- **Exercise objective**
Exact copies of all records below are needed.

- **Records from a dataset**
=== Begin Enclosure ===

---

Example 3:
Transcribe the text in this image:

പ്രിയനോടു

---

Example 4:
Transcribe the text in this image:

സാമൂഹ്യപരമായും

=== End Enclosure ===

- **Solved exercise**
---

Example 3:
Transcribe the text in this image:

പ്രിയനോടു

---

Example 4:
Transcribe the text in this image:

സാമൂഹ്യപരമായും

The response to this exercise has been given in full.